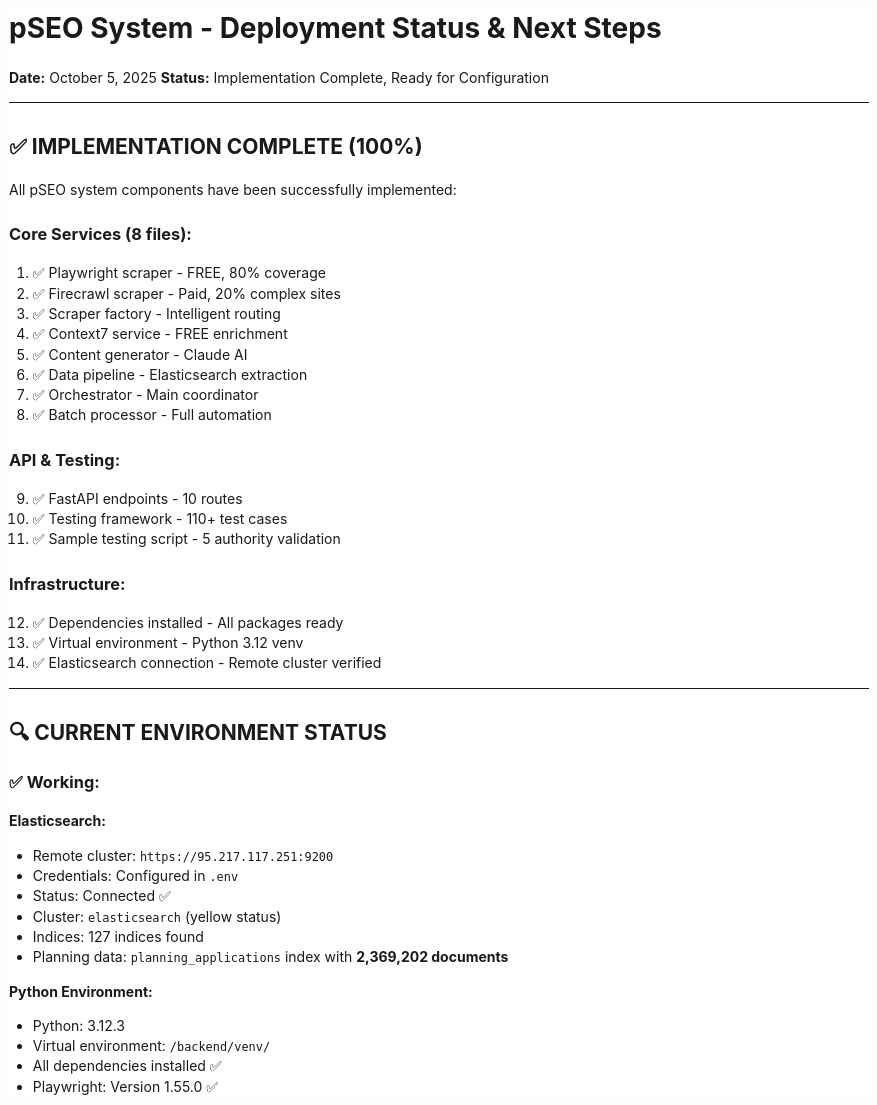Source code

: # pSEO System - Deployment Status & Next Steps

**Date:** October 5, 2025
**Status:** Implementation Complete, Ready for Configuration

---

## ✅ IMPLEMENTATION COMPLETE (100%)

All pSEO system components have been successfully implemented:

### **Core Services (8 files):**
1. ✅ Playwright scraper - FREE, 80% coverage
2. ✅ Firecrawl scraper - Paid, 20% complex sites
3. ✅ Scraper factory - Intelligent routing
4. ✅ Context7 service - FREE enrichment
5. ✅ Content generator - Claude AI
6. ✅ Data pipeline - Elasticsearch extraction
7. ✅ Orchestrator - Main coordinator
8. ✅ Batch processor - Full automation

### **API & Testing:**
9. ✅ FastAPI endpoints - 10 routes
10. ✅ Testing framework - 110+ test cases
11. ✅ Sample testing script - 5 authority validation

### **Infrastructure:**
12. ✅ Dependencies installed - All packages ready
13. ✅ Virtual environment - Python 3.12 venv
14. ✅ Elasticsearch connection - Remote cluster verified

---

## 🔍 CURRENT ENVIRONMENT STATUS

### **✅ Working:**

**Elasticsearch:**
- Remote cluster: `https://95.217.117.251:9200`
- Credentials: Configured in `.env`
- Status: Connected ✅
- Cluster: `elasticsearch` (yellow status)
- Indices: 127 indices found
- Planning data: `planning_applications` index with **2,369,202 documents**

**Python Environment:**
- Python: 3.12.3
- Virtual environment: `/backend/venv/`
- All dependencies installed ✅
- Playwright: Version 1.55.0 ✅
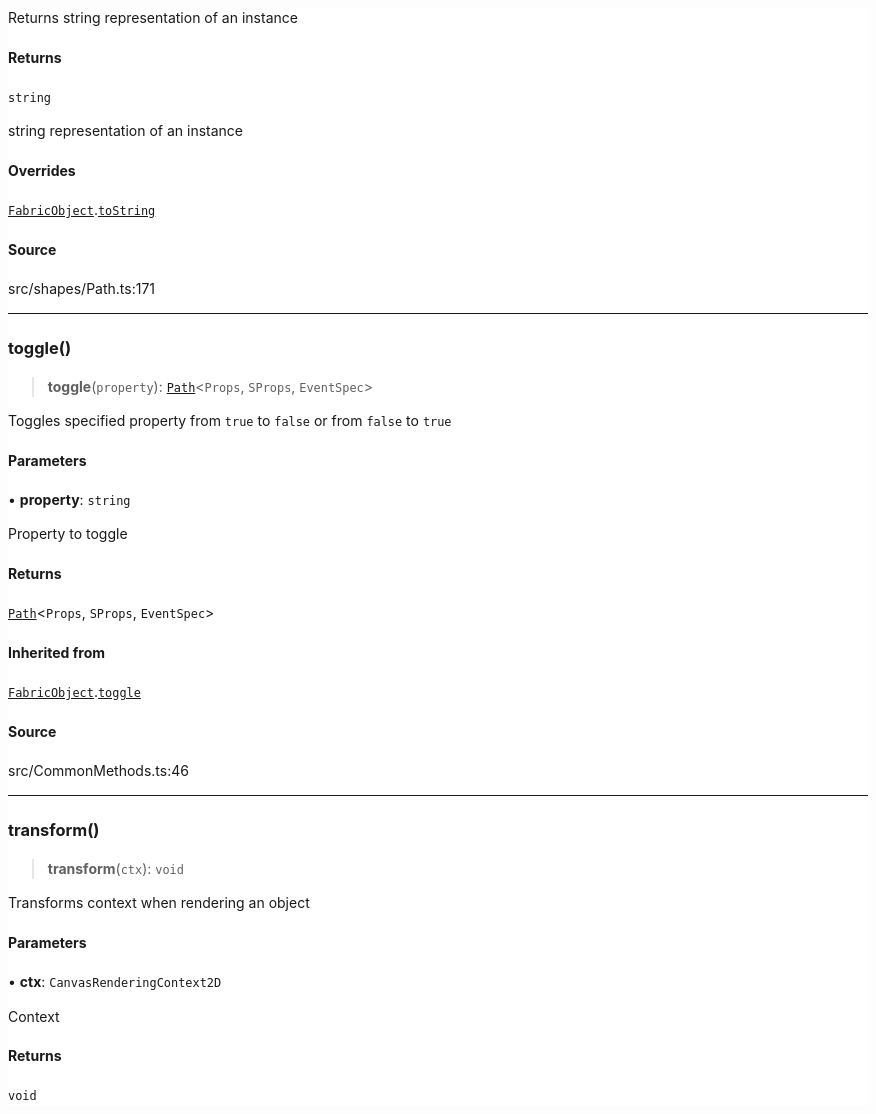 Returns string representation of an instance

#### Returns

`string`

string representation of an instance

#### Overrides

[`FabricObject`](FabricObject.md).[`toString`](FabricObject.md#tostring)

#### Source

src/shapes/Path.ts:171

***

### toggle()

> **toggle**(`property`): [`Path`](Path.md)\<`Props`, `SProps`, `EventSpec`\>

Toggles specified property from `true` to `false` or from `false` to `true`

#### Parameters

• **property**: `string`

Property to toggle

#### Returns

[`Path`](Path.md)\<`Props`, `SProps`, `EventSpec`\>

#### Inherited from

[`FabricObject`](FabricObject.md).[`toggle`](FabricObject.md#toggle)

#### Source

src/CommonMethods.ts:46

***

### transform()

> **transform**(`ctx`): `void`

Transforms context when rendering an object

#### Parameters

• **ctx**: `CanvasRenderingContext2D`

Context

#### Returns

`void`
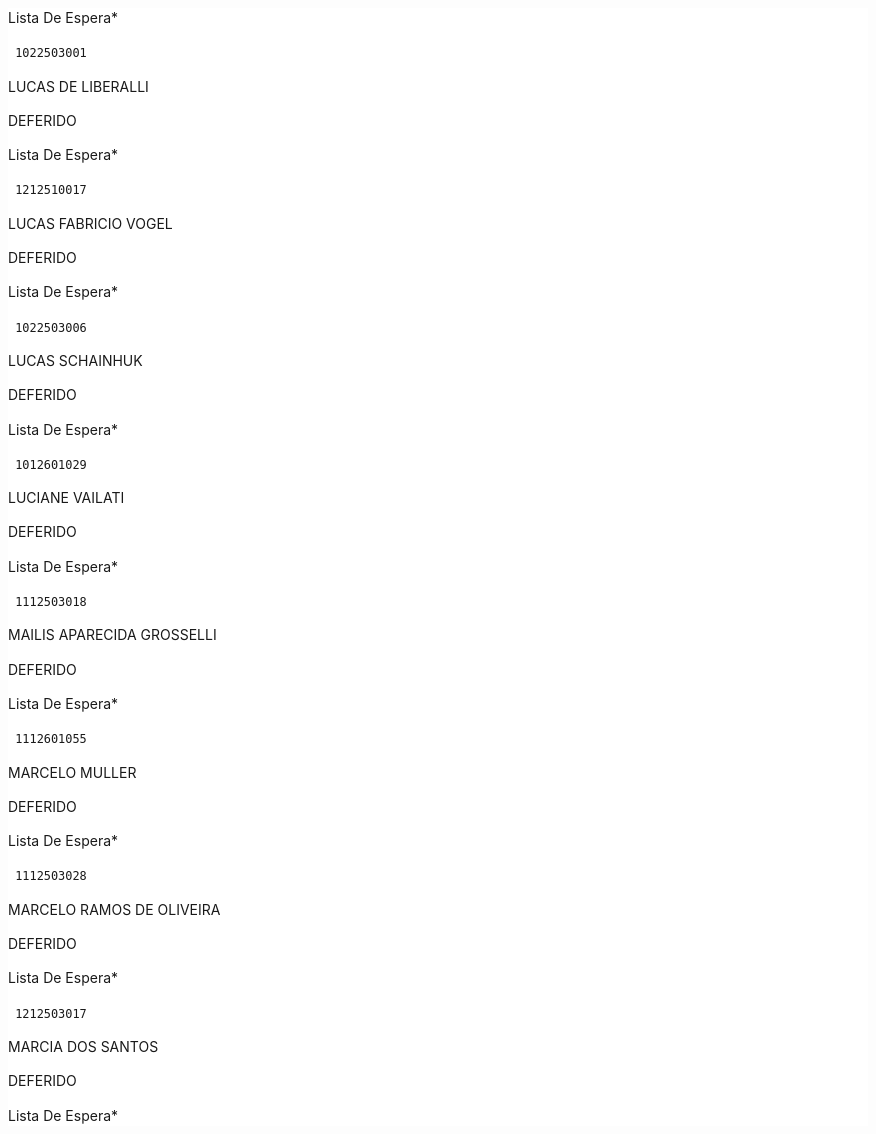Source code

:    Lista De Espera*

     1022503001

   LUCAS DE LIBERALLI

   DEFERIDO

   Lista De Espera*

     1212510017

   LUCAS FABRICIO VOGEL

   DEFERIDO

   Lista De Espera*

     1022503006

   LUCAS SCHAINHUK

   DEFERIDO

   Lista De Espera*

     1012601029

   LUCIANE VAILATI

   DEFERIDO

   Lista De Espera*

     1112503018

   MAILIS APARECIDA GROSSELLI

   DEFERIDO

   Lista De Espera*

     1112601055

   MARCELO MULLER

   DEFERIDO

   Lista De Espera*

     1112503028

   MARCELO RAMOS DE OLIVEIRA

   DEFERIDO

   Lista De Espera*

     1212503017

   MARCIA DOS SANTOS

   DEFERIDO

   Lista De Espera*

══════════════════════════════

What you are asked to do -> Take the material above from its first line through the line that has "### **Core Services (8 files):**" and copy it exactly, without any pictures.

Solved problem ->
Source code

: # pSEO System - Deployment Status & Next Steps

**Date:** October 5, 2025
**Status:** Implementation Complete, Ready for Configuration

---

## ✅ IMPLEMENTATION COMPLETE (100%)

All pSEO system components have been successfully implemented:

### **Core Services (8 files):**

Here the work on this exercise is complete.